■ BRIEF:
Copy out the Fokker-Planck thread below word for word, beginning at "I have a question" and stopping after "you for your help.".

======== PASSAGE TO READ ========

I have a question regarding a PDE (Fokker-Planck) and change of variables. I have a problem deciding what route to take after I use the chain route. I have an expression $$\frac{\partial u}{\partial t} = \frac{\partial}{\partial x}\left(\frac{\partial}{\partial x}+x\right)u$$ and would like the variables substitution $$x = Xe^{-t} \text{ and } u=ve^t.$$ This give $$\frac{\partial v}{\partial t} = e^{2t} \frac{\partial^2 v}{\partial X^2}.$$ I thank you for your help.
Change variables into Fokker-Planck PDE
-
0What is the expanded form of $\dfrac{\partial}{\partial x}\left(\dfrac{\partial}{\partial x}+x\right)u$ ? – 2012-08-02
-
0This question has been solved perfectly. Hope that the asker has been diving enough and accept the answer at an early date. – 2012-09-10
2 Answers
We have $$\partial_t u=\partial_x(\partial_x u+xu)=\partial_{xx}u+u+x\partial_xu.$$ We also also $v=e^{-t}u$, hence \begin{align} \partial_t v&=-e^{-t}u+e^{-t}\partial_t u\\ &=-e^{—t}u+e^{—t}\partial_{xx}u+e^{-t}u+e^{-t}x\partial_x u\\ &=e^{—t}\partial_{xx}u+e^{-t}x\partial_x u. \end{align} Now compute $\partial_X V$ with the chain rule. We have $v(X,t)=u(x,t),$ and $$\partial_X V=\partial_x u\frac{\partial x}{\partial X}+\partial_t u\frac{\partial t}{\partial X},$$ then substitute with the values of $\frac{\partial x}{\partial X}$ and $\frac{\partial t}{\partial X}$, then do the same for the second derivative.
-
0>I thank you for your response – 2012-08-03
-
0> I cannot compute dV/dX and d^2V/dX^2 – 2012-08-03
-
0> I can use :differentiation of X=x*u/V - find by X=x*e^t and u=v*e^t – 2012-08-03
-
0> May I have a complete proof of dv/dt=e^(2*t) d^2v/dX^2 - Thanking you in advance for your help. – 2012-08-03
-
0I've added a step, but not all the details. – 2012-08-03
We should take high precautions about changing variables of PDEs. Don't replay the mistakes like Why solving $\dfrac{\partial u}{\partial x}=\dfrac{\partial^2u}{\partial y^2}$ like this is wrong? !

======== INFORMATION GIVEN ========

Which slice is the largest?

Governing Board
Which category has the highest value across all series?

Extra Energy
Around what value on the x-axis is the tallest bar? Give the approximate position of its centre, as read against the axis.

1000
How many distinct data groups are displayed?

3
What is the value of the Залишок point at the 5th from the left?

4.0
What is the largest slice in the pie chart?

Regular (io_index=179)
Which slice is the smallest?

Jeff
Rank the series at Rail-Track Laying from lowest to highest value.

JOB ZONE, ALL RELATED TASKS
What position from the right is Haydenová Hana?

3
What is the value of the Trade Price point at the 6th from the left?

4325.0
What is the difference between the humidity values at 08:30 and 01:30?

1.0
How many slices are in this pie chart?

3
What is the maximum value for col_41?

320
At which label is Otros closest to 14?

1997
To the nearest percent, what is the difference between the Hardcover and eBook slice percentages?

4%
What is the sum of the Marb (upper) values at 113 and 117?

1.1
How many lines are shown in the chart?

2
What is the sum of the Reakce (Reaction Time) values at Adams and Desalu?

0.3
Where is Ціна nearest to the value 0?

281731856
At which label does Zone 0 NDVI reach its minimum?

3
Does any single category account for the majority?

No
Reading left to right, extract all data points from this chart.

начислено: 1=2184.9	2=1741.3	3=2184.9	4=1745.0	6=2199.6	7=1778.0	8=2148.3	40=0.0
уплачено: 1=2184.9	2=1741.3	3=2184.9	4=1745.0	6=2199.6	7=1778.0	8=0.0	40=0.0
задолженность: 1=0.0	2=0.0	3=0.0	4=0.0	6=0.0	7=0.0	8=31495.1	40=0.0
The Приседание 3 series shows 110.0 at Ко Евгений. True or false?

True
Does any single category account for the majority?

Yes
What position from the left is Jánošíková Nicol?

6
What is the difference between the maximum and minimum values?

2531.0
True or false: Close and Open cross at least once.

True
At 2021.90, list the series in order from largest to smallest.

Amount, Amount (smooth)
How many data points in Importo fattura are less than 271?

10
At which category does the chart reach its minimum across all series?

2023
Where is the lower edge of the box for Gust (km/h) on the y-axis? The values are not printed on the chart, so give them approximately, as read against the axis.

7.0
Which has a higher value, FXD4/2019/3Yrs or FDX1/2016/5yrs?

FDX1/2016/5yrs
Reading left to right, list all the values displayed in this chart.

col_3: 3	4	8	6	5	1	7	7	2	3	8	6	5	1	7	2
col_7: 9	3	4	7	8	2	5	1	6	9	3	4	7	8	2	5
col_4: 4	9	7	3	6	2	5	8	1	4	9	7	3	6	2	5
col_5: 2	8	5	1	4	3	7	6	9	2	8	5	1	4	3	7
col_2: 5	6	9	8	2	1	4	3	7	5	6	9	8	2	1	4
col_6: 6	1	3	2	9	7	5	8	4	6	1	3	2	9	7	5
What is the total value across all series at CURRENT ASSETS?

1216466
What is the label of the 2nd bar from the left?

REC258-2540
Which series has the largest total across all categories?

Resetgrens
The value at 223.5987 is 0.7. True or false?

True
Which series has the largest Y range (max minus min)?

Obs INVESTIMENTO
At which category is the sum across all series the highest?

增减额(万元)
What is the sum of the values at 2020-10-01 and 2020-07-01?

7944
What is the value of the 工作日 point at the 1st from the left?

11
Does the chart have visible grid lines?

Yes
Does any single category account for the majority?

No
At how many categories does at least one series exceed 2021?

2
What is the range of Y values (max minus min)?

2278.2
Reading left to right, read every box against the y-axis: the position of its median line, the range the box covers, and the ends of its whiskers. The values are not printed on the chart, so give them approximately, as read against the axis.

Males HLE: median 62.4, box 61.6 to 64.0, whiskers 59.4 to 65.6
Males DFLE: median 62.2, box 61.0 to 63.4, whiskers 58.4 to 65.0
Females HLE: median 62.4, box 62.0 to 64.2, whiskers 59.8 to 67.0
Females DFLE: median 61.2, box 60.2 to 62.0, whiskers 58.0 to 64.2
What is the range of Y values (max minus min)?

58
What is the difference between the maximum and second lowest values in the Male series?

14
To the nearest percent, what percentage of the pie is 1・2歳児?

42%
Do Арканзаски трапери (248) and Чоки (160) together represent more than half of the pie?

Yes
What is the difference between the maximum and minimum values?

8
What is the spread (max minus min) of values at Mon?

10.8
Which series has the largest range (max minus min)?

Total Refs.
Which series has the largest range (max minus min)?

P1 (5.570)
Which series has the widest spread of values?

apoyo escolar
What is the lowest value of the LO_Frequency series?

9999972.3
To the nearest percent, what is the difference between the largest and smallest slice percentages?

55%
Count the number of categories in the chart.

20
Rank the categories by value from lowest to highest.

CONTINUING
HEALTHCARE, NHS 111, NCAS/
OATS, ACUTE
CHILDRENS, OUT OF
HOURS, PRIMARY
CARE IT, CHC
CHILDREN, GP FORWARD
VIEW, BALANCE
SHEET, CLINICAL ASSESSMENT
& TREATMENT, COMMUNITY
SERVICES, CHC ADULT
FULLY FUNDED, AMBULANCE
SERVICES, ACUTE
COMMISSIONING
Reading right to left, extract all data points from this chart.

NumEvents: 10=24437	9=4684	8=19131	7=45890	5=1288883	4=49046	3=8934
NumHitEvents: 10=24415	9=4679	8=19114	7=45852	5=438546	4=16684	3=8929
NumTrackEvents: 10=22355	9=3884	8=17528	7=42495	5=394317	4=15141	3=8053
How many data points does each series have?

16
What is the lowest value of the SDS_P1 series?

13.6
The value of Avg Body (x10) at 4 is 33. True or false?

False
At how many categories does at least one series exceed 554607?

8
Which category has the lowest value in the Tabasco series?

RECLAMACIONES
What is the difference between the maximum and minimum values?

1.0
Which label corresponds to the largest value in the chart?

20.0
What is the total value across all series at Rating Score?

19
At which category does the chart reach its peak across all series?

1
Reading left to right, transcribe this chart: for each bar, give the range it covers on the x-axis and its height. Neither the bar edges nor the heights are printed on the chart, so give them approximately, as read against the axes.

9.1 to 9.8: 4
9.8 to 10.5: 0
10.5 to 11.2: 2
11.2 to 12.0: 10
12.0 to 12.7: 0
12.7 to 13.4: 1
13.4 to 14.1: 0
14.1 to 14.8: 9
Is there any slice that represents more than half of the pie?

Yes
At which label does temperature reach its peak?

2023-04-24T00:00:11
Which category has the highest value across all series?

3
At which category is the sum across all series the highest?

========

■ RESPONSE:
I have a question regarding a PDE (Fokker-Planck) and change of variables. I have a problem deciding what route to take after I use the chain route. I have an expression $$\frac{\partial u}{\partial t} = \frac{\partial}{\partial x}\left(\frac{\partial}{\partial x}+x\right)u$$ and would like the variables substitution $$x = Xe^{-t} \text{ and } u=ve^t.$$ This give $$\frac{\partial v}{\partial t} = e^{2t} \frac{\partial^2 v}{\partial X^2}.$$ I thank you for your help.